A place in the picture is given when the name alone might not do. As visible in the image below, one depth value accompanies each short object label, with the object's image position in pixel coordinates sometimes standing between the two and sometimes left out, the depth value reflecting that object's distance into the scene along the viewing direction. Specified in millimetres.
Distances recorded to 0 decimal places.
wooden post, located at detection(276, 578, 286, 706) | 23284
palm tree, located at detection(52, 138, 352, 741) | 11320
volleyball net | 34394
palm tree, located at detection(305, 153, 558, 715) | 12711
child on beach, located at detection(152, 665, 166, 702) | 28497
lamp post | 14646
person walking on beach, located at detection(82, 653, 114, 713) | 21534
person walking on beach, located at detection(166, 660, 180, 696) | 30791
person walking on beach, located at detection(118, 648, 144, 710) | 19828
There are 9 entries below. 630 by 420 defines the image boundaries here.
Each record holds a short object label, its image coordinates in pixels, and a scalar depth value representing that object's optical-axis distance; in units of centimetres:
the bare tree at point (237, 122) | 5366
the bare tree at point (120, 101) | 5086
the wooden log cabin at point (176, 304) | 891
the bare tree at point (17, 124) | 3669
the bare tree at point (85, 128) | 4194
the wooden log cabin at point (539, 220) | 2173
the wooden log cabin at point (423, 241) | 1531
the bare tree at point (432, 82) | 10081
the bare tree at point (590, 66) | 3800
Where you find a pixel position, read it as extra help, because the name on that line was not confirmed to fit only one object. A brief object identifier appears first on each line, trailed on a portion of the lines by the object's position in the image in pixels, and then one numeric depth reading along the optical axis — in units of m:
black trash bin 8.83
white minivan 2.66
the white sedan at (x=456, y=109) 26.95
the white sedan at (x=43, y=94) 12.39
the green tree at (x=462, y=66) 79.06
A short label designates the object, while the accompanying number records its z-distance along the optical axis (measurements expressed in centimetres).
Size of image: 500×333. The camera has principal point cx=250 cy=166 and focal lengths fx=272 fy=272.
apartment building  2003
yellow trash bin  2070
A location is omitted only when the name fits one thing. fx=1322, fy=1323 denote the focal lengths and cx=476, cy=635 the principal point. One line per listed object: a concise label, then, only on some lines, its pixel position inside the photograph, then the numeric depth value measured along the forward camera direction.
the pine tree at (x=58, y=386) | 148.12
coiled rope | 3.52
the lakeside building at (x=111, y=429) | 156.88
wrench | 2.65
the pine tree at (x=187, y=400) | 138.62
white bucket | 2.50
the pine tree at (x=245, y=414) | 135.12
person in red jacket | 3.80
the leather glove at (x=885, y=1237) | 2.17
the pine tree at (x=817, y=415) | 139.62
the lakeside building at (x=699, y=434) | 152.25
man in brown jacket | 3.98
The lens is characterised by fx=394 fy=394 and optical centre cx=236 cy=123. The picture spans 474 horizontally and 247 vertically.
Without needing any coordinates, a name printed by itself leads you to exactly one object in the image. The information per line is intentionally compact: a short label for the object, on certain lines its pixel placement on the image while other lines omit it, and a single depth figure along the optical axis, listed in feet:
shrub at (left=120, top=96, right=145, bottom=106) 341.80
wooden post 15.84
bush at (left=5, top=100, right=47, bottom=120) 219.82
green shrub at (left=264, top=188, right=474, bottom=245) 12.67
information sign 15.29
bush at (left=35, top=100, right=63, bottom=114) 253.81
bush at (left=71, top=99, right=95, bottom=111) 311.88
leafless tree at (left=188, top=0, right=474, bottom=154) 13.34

* * *

> **Instructions to follow**: Make a copy of each line in the records that has the word "coordinates".

> **Solution to this task**:
A place in the picture is given when the name alone might not do. As visible in the image below, one depth value accompanies each short object label, with the object's image position in pixel coordinates sometimes standing between the two and sometimes left out, the depth value reflecting that object's distance into the scene along the viewing direction. Specified in millimetres.
Each record holds a short object label, its image coordinates in pixels, and a scalar depth value representing that object's optical-axis distance; in units of centimetres:
Without needing any coordinates, a name printed by itself leads you to exactly one object in the image. The information per line is intentionally compact: a short label for the object, on certain lines its pixel placement on the image while other lines omit it, and a single depth figure along the optical axis, listed in feet:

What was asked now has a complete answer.